A rate hike cannot be ruled out, but it would be crippling for a global economy that has got used to negative real interest rates over the past ten years. In general, in this macroeconomic environment, investors should have two different intentions in order to grow and maintain their capital:
- How do I protect myself from the risk of devaluation / dilution?
- How do I protect myself from counterparty / contagion risks?
The market outcomes that can appear at this point are somewhat binary. Either central banks continue to inject liquidity into the financial markets and the risk continues with each rally, as debt gets cheaper in real terms and discounted valuations of every asset class skyrocket, or together they take away the punch, the loan agreements and the markets witness one deflationary event similar to March 2020. While this second possibility may not occur immediately, the reality is that the domestic (US) and global economies are far too indebted together.
In this deflationary scenario, you should handle anything with counterparty risk (any asset in the extremely leveraged banking system) with extreme caution. The interconnectedness of the financial markets ensures that the contagion spreads quickly and the default / credit risk of a market participant should worry everyone.

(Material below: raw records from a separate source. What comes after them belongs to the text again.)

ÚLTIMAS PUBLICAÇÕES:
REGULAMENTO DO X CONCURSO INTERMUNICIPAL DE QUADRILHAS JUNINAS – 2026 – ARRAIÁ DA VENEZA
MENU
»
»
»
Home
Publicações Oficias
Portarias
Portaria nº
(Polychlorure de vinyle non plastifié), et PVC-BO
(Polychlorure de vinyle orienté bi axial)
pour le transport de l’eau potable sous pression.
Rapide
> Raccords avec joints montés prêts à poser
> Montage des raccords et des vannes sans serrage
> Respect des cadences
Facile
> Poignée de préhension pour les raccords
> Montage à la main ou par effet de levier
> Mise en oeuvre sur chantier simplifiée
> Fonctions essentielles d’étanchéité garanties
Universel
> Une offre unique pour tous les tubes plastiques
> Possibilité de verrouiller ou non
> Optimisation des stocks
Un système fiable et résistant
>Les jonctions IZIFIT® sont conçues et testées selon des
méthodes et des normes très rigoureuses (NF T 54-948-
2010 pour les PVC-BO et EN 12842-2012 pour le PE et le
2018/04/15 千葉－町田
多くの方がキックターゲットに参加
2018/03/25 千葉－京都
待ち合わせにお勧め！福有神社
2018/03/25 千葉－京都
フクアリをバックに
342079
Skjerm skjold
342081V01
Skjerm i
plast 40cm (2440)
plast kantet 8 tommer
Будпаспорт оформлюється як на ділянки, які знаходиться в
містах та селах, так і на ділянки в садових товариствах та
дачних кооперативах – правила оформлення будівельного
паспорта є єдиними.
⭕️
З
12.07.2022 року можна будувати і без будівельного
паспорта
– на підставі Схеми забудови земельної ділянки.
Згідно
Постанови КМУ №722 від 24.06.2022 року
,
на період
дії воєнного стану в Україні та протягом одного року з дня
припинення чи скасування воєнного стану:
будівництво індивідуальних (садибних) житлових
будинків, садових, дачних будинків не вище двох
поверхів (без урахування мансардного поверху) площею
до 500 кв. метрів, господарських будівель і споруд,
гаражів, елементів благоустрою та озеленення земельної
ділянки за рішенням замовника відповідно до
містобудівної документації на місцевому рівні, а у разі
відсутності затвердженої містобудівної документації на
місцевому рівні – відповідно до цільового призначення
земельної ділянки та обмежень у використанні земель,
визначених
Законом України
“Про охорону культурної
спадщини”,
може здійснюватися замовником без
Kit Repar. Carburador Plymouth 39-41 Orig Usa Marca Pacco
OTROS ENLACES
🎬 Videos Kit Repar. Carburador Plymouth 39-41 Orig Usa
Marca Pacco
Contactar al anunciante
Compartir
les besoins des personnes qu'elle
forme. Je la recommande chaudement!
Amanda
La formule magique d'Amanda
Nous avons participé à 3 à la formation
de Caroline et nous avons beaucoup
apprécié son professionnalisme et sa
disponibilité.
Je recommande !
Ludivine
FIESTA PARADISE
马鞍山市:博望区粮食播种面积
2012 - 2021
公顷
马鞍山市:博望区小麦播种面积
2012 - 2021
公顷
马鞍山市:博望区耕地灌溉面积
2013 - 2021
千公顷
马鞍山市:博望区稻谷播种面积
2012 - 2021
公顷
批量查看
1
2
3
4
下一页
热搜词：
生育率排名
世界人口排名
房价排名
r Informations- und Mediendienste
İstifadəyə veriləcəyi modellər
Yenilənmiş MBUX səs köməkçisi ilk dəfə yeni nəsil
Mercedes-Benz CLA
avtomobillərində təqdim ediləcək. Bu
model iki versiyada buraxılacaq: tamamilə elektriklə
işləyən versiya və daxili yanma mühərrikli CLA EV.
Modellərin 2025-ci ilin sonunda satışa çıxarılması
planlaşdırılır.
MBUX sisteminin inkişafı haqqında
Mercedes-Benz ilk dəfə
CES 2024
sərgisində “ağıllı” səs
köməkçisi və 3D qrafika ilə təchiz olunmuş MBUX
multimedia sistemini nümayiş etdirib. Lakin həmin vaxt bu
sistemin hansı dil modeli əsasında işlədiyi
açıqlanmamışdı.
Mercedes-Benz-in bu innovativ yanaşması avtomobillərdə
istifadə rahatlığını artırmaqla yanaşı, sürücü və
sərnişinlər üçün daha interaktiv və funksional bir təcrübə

Without going too much deeper on this matter, Bitcoin is the solution to both of these market outcomes. With Bitcoin, you are isolated from the record breaking devaluation that is occurring in the old financial markets, but you are also protected from a deflationary scenario where you are not exposed to systematic risk in the banking system due to the intrinsic self-custody nature of the network.
Conclusion: stay bullish
The fundamentals of Bitcoin and the Bitcoin network remain as strong as ever, and in hindsight, the myopia of many prominent Bitcoin skeptics will again prove to be sheer folly. The reasons to be bullish are bigger than ever, and one should expect that once Bitcoin breaks out of recent range, the monetary asset will be back in the running as the global FOMO pulls up in an unprecedented way.